Yahoo News explains: Why is the U.S. in a trade war with China?

By Dean Arrindell

On Monday, President Trump announced tariffs on $200 billion worth of Chinese imports. This comes on top of the $50 billion to $60 billion in Chinese import tariffs announced this March. The tariffs announced Monday are scheduled to take effect on Sept. 24 at 10%, and rise to 25% on Jan. 1.

The tariffs exclude 300 items that could have been subject to tariffs, including smartphones, bike helmets, infant car seats and certain chemicals.

China responded Tuesday, threatening to impose tariffs on $60 billion worth of U.S. goods. The country has already imposed $50 billion in tariffs that target some of Trump’s voter base, including farmers.

Trump claims that China is trying to influence the U.S. election by focusing on farmers, ranchers and others through tariffs.



Why is the U.S. in a trade war with China? Yahoo News explains.

Tariffs are taxes or fees placed on imported items. A trade war begins when countries impose retaliatory tariffs on them.
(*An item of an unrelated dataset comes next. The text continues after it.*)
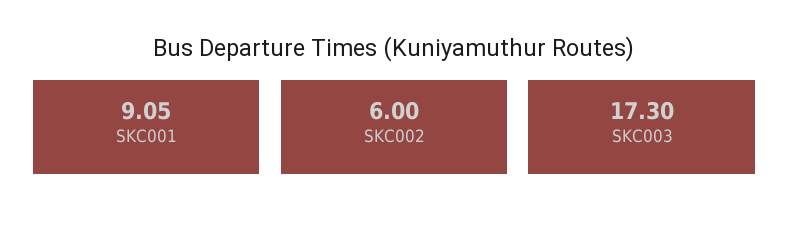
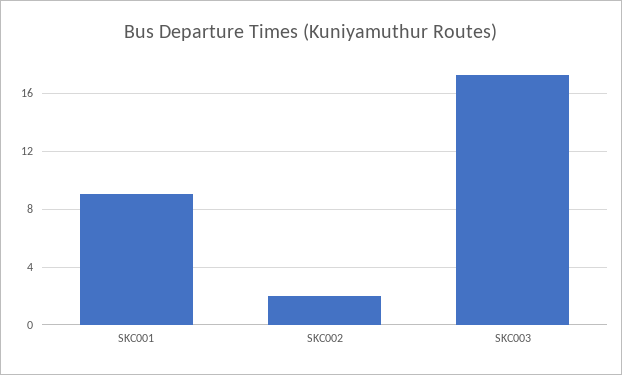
SKC002: 6 -> 2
Trump spoke openly about trade long before he was president. In the 1980s, he often criticized Japan, saying, “They dump the cars and the VCRs and everything else.” Now he has turned his attention on trade to other countries, including China, because he believes the U.S. is not being treated fairly.

Trump has criticized the U.S. trade gap with China, which was $505.5 billion last year, according to census data. His administration has accused China of stealing intellectual property, restricting access to the Chinese market and requiring American companies to hand over technology.

What are possible implications of the trade war? While these tariffs are imposed to hurt Chinese manufacturers, they could also hurt American companies and consumers by raising the cost of producing goods and raising prices for consumers. And some economists warn that the tariffs could hurt U.S. economic growth.

The tariffs imposed on Monday excluded 300 items from a previous list of items that were subject to tariffs, including smartphones, bike helmets, infant car seats and certain chemicals.

Talks in May between high-level U.S. and Chinese officials ended without an agreement. Both sides say they want talks to continue.